Yes, haunting is a good word to describe Fallout 3. I literally got chills when I was walking around and heard America the Beautiful playing in the background. Plus I think basing the game on the 50s which is supposedly the epitome of the American Dream was a brilliant idea. While it wouldn't be any less sad to see a more truly futuristic America destroyed, there is something especially poignant about seeing this innocent idea of America laid to waste. Am I even making sense? Probably not, it's hard to put into words...
It's great that you love the game, setting, etc. Welcome aboard!

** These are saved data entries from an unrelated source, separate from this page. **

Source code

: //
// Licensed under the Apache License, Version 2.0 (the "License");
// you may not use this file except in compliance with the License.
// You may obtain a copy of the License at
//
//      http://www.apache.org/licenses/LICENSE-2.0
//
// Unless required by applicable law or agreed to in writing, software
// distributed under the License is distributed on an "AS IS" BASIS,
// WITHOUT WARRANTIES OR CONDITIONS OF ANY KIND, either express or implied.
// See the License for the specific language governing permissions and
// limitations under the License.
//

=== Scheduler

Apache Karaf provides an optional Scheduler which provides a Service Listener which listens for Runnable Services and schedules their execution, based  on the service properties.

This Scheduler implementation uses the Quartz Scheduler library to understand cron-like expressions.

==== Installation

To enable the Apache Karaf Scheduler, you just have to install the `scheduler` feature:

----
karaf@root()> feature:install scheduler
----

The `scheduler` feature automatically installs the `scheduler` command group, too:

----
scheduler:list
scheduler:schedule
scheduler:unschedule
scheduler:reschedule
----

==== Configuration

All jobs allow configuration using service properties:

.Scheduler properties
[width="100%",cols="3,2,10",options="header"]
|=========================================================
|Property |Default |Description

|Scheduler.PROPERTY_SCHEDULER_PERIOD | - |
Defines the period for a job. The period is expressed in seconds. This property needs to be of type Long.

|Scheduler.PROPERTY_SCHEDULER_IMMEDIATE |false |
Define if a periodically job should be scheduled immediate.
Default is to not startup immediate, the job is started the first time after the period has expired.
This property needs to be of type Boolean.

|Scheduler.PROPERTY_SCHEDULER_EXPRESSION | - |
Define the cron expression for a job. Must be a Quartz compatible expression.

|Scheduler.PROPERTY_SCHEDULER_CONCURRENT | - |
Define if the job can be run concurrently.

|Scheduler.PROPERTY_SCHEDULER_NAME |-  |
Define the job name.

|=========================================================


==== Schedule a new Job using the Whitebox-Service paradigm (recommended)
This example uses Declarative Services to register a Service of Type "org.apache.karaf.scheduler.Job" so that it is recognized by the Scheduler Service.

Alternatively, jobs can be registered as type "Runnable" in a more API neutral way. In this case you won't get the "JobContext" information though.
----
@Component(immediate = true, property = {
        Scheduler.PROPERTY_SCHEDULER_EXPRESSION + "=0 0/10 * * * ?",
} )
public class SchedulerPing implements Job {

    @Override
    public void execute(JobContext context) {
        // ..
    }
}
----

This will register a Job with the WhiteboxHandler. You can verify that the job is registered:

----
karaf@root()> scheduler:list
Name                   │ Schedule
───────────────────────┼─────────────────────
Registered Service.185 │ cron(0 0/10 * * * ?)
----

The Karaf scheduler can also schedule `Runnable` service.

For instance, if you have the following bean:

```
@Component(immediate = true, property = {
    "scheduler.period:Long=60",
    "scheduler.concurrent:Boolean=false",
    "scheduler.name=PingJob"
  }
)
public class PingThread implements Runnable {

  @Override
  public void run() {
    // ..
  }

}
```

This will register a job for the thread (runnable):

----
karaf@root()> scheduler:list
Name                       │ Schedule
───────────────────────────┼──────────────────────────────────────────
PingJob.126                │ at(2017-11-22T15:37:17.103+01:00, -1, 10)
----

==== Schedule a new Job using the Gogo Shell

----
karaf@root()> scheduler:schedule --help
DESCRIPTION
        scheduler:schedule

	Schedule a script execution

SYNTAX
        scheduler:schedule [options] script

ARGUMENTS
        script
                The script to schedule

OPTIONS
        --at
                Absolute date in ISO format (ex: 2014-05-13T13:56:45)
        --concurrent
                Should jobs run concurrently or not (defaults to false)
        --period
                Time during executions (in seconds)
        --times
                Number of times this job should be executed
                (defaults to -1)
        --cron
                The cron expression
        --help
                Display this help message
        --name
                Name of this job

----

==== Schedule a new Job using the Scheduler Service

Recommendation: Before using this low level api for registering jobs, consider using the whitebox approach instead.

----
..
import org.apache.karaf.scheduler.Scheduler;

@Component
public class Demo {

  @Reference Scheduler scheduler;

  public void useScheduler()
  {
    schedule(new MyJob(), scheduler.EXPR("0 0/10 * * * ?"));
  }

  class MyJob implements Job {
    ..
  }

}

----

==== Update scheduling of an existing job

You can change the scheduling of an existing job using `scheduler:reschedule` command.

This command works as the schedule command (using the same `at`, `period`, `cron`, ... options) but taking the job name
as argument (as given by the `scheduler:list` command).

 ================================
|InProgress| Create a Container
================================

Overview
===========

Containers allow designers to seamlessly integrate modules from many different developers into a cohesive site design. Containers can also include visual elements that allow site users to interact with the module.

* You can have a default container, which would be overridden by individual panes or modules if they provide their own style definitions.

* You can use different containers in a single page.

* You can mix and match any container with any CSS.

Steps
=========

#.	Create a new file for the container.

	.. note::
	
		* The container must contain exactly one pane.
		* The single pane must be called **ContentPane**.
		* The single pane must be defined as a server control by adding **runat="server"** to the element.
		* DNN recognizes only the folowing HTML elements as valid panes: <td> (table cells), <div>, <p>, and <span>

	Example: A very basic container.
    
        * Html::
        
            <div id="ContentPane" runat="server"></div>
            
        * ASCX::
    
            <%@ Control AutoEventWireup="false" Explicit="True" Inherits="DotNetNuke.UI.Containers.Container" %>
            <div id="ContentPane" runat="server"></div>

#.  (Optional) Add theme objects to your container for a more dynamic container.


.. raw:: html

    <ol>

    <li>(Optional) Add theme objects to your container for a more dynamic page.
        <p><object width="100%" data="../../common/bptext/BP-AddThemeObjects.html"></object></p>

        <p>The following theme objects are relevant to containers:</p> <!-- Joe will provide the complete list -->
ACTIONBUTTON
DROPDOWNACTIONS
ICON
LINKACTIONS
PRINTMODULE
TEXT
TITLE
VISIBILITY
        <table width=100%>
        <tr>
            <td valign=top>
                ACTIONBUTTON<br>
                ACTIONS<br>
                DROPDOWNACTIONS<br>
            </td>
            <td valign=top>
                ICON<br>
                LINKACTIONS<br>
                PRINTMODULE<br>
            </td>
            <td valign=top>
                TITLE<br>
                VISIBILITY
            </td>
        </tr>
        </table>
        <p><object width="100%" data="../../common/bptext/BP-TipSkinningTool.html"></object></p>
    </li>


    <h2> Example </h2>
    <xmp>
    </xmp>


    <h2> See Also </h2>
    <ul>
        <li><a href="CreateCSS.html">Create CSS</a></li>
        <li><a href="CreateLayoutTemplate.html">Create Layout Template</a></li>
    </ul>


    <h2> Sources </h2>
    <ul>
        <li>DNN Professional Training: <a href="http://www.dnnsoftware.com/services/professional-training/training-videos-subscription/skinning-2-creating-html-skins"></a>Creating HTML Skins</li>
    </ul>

At the same time, it's sort of funny that so many people idealize 1950s America as though it was the epitome of the "American Dream." This view was also true for the rush of Hollywood movies in the 1980s such as the "Back to the Future" trilogy and "Peggy Sue Got Married" as well as during the 1970s with "Happy Days" and "Lavern & Shirley" on TV. However, the reality of the 1950s was quite different, and Fallout 3 tends to capture the reality closer then the idealized view. Specifically, the 1950s saw America emerge from WW II as one of the two major world superpowers, and thus saw the birth of the Cold War, plus McCarthyism and the Red Scare, the beginning of the Space Race, and the burgeoning clash of civil rights that would explode in the 1960s (for America, that is). "Mona Lisa Smiled" DVD includes some very good interviews and documentary information about the 1950s because there was a great effort to make the film historically accurate. The creative team explains how many "middle class" and "upper class" Americans were obsessed with portraying the perfect image regardless of the reality of their lives behind closed doors. This is probably why the image has such appeal in the succeeding decades, but the reality was still far from the image.
Bioshock also paid homage to the mistaken notion that the 1950s were some kind of ideal period.
In both instances (i.e., both of these games) part of the reason they are successful is because they are able to point out the shortcomings that people of that time either willfully ignored/suppressed or simply avoided facing (thus leading to the explosive riots and other unrest during the 1960s). Both games show the idealized image of the period plus the horrid consequences of ignoring the reality, and the contrasting views make the point without resorting to lecturing.